__EXERCISE INPUT__:
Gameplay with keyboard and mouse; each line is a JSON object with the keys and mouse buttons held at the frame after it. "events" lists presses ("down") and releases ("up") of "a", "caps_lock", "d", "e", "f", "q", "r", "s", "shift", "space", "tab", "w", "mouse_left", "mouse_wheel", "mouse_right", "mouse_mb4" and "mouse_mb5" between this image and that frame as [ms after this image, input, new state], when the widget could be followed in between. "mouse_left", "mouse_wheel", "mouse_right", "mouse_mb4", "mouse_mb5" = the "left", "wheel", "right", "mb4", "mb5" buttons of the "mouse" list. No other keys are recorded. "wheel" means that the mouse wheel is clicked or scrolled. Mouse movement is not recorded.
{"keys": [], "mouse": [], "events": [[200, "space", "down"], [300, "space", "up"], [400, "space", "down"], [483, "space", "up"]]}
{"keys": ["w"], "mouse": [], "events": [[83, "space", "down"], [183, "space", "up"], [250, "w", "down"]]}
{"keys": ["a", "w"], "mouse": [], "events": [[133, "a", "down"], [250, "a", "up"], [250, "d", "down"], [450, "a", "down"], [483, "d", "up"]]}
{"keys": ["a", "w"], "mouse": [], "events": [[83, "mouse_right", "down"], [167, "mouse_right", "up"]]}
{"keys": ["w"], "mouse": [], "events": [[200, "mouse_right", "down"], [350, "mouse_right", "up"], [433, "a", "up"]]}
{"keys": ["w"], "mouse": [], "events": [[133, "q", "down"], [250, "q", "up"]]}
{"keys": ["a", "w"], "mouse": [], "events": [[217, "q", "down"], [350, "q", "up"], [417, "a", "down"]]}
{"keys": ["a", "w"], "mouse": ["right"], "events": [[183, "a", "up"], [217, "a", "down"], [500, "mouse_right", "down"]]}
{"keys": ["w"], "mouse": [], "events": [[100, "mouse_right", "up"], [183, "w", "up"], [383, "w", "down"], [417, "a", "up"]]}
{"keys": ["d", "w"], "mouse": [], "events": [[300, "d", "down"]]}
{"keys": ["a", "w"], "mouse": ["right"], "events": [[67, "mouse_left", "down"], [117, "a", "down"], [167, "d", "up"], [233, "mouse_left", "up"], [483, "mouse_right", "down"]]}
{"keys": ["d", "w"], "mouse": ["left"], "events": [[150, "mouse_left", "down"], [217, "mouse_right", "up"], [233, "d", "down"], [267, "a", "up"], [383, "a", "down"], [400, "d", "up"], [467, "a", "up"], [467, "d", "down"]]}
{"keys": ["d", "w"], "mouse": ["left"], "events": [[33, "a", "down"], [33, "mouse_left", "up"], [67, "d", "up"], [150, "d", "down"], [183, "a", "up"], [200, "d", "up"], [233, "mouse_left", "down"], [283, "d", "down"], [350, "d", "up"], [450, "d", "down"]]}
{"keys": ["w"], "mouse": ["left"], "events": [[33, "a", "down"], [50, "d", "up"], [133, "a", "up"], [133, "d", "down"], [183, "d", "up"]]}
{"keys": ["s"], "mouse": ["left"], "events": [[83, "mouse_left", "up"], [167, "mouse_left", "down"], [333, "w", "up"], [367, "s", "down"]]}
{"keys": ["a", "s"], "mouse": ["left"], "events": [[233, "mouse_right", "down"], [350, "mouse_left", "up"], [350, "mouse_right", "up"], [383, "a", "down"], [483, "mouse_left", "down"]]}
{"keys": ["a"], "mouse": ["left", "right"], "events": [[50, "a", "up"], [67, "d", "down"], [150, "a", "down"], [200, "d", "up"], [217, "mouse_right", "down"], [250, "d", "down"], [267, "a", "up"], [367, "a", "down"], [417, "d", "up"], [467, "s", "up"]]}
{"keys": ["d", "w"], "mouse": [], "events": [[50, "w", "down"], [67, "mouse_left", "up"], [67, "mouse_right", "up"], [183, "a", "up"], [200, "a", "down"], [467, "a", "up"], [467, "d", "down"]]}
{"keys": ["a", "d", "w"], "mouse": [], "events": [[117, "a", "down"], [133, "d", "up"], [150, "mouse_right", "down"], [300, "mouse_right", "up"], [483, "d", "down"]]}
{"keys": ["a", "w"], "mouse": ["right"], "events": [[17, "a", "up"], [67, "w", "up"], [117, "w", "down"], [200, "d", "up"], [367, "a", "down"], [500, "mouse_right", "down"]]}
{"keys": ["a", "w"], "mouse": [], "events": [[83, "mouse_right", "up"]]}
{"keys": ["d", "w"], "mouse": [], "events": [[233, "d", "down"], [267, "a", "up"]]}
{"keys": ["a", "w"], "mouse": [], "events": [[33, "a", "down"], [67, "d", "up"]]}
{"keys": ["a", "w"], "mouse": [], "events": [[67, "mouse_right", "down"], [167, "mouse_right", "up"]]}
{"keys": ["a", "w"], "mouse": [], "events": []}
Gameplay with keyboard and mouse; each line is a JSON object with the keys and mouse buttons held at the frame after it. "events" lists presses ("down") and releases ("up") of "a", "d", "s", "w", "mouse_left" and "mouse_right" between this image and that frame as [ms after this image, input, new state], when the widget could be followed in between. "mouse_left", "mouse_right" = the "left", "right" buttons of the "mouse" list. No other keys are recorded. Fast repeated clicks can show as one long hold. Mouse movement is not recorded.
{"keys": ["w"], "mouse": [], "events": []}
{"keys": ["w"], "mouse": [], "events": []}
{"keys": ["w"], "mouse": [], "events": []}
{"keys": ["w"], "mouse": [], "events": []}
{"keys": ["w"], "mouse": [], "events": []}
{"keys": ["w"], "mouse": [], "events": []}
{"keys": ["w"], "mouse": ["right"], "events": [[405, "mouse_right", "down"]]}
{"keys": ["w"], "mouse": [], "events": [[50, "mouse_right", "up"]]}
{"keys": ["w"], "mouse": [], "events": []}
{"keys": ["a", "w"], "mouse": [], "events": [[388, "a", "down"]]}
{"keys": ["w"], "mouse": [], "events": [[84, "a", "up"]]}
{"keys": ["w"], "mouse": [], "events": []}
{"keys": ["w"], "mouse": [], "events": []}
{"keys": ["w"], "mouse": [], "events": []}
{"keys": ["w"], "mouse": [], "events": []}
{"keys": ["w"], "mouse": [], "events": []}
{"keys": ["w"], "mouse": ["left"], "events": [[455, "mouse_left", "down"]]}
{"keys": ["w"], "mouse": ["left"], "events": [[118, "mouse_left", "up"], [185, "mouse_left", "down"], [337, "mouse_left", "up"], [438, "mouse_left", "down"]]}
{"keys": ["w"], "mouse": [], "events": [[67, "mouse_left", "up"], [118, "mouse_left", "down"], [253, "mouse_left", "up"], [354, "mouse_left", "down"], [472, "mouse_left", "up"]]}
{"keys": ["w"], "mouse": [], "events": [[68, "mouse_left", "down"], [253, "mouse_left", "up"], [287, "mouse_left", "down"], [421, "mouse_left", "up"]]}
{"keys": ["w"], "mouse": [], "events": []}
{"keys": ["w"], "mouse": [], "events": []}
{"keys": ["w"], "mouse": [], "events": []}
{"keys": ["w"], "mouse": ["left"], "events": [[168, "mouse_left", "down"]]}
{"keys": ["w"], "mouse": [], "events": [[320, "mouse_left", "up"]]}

__WORK ORDER__: Retype every record above exactly as it stands.

__ANSWER BOX__:
Gameplay with keyboard and mouse; each line is a JSON object with the keys and mouse buttons held at the frame after it. "events" lists presses ("down") and releases ("up") of "a", "caps_lock", "d", "e", "f", "q", "r", "s", "shift", "space", "tab", "w", "mouse_left", "mouse_wheel", "mouse_right", "mouse_mb4" and "mouse_mb5" between this image and that frame as [ms after this image, input, new state], when the widget could be followed in between. "mouse_left", "mouse_wheel", "mouse_right", "mouse_mb4", "mouse_mb5" = the "left", "wheel", "right", "mb4", "mb5" buttons of the "mouse" list. No other keys are recorded. "wheel" means that the mouse wheel is clicked or scrolled. Mouse movement is not recorded.
{"keys": [], "mouse": [], "events": [[200, "space", "down"], [300, "space", "up"], [400, "space", "down"], [483, "space", "up"]]}
{"keys": ["w"], "mouse": [], "events": [[83, "space", "down"], [183, "space", "up"], [250, "w", "down"]]}
{"keys": ["a", "w"], "mouse": [], "events": [[133, "a", "down"], [250, "a", "up"], [250, "d", "down"], [450, "a", "down"], [483, "d", "up"]]}
{"keys": ["a", "w"], "mouse": [], "events": [[83, "mouse_right", "down"], [167, "mouse_right", "up"]]}
{"keys": ["w"], "mouse": [], "events": [[200, "mouse_right", "down"], [350, "mouse_right", "up"], [433, "a", "up"]]}
{"keys": ["w"], "mouse": [], "events": [[133, "q", "down"], [250, "q", "up"]]}
{"keys": ["a", "w"], "mouse": [], "events": [[217, "q", "down"], [350, "q", "up"], [417, "a", "down"]]}
{"keys": ["a", "w"], "mouse": ["right"], "events": [[183, "a", "up"], [217, "a", "down"], [500, "mouse_right", "down"]]}
{"keys": ["w"], "mouse": [], "events": [[100, "mouse_right", "up"], [183, "w", "up"], [383, "w", "down"], [417, "a", "up"]]}
{"keys": ["d", "w"], "mouse": [], "events": [[300, "d", "down"]]}
{"keys": ["a", "w"], "mouse": ["right"], "events": [[67, "mouse_left", "down"], [117, "a", "down"], [167, "d", "up"], [233, "mouse_left", "up"], [483, "mouse_right", "down"]]}
{"keys": ["d", "w"], "mouse": ["left"], "events": [[150, "mouse_left", "down"], [217, "mouse_right", "up"], [233, "d", "down"], [267, "a", "up"], [383, "a", "down"], [400, "d", "up"], [467, "a", "up"], [467, "d", "down"]]}
{"keys": ["d", "w"], "mouse": ["left"], "events": [[33, "a", "down"], [33, "mouse_left", "up"], [67, "d", "up"], [150, "d", "down"], [183, "a", "up"], [200, "d", "up"], [233, "mouse_left", "down"], [283, "d", "down"], [350, "d", "up"], [450, "d", "down"]]}
{"keys": ["w"], "mouse": ["left"], "events": [[33, "a", "down"], [50, "d", "up"], [133, "a", "up"], [133, "d", "down"], [183, "d", "up"]]}
{"keys": ["s"], "mouse": ["left"], "events": [[83, "mouse_left", "up"], [167, "mouse_left", "down"], [333, "w", "up"], [367, "s", "down"]]}
{"keys": ["a", "s"], "mouse": ["left"], "events": [[233, "mouse_right", "down"], [350, "mouse_left", "up"], [350, "mouse_right", "up"], [383, "a", "down"], [483, "mouse_left", "down"]]}
{"keys": ["a"], "mouse": ["left", "right"], "events": [[50, "a", "up"], [67, "d", "down"], [150, "a", "down"], [200, "d", "up"], [217, "mouse_right", "down"], [250, "d", "down"], [267, "a", "up"], [367, "a", "down"], [417, "d", "up"], [467, "s", "up"]]}
{"keys": ["d", "w"], "mouse": [], "events": [[50, "w", "down"], [67, "mouse_left", "up"], [67, "mouse_right", "up"], [183, "a", "up"], [200, "a", "down"], [467, "a", "up"], [467, "d", "down"]]}
{"keys": ["a", "d", "w"], "mouse": [], "events": [[117, "a", "down"], [133, "d", "up"], [150, "mouse_right", "down"], [300, "mouse_right", "up"], [483, "d", "down"]]}
{"keys": ["a", "w"], "mouse": ["right"], "events": [[17, "a", "up"], [67, "w", "up"], [117, "w", "down"], [200, "d", "up"], [367, "a", "down"], [500, "mouse_right", "down"]]}
{"keys": ["a", "w"], "mouse": [], "events": [[83, "mouse_right", "up"]]}
{"keys": ["d", "w"], "mouse": [], "events": [[233, "d", "down"], [267, "a", "up"]]}
{"keys": ["a", "w"], "mouse": [], "events": [[33, "a", "down"], [67, "d", "up"]]}
{"keys": ["a", "w"], "mouse": [], "events": [[67, "mouse_right", "down"], [167, "mouse_right", "up"]]}
{"keys": ["a", "w"], "mouse": [], "events": []}
Gameplay with keyboard and mouse; each line is a JSON object with the keys and mouse buttons held at the frame after it. "events" lists presses ("down") and releases ("up") of "a", "d", "s", "w", "mouse_left" and "mouse_right" between this image and that frame as [ms after this image, input, new state], when the widget could be followed in between. "mouse_left", "mouse_right" = the "left", "right" buttons of the "mouse" list. No other keys are recorded. Fast repeated clicks can show as one long hold. Mouse movement is not recorded.
{"keys": ["w"], "mouse": [], "events": []}
{"keys": ["w"], "mouse": [], "events": []}
{"keys": ["w"], "mouse": [], "events": []}
{"keys": ["w"], "mouse": [], "events": []}
{"keys": ["w"], "mouse": [], "events": []}
{"keys": ["w"], "mouse": [], "events": []}
{"keys": ["w"], "mouse": ["right"], "events": [[405, "mouse_right", "down"]]}
{"keys": ["w"], "mouse": [], "events": [[50, "mouse_right", "up"]]}
{"keys": ["w"], "mouse": [], "events": []}
{"keys": ["a", "w"], "mouse": [], "events": [[388, "a", "down"]]}
{"keys": ["w"], "mouse": [], "events": [[84, "a", "up"]]}
{"keys": ["w"], "mouse": [], "events": []}
{"keys": ["w"], "mouse": [], "events": []}
{"keys": ["w"], "mouse": [], "events": []}
{"keys": ["w"], "mouse": [], "events": []}
{"keys": ["w"], "mouse": [], "events": []}
{"keys": ["w"], "mouse": ["left"], "events": [[455, "mouse_left", "down"]]}
{"keys": ["w"], "mouse": ["left"], "events": [[118, "mouse_left", "up"], [185, "mouse_left", "down"], [337, "mouse_left", "up"], [438, "mouse_left", "down"]]}
{"keys": ["w"], "mouse": [], "events": [[67, "mouse_left", "up"], [118, "mouse_left", "down"], [253, "mouse_left", "up"], [354, "mouse_left", "down"], [472, "mouse_left", "up"]]}
{"keys": ["w"], "mouse": [], "events": [[68, "mouse_left", "down"], [253, "mouse_left", "up"], [287, "mouse_left", "down"], [421, "mouse_left", "up"]]}
{"keys": ["w"], "mouse": [], "events": []}
{"keys": ["w"], "mouse": [], "events": []}
{"keys": ["w"], "mouse": [], "events": []}
{"keys": ["w"], "mouse": ["left"], "events": [[168, "mouse_left", "down"]]}
{"keys": ["w"], "mouse": [], "events": [[320, "mouse_left", "up"]]}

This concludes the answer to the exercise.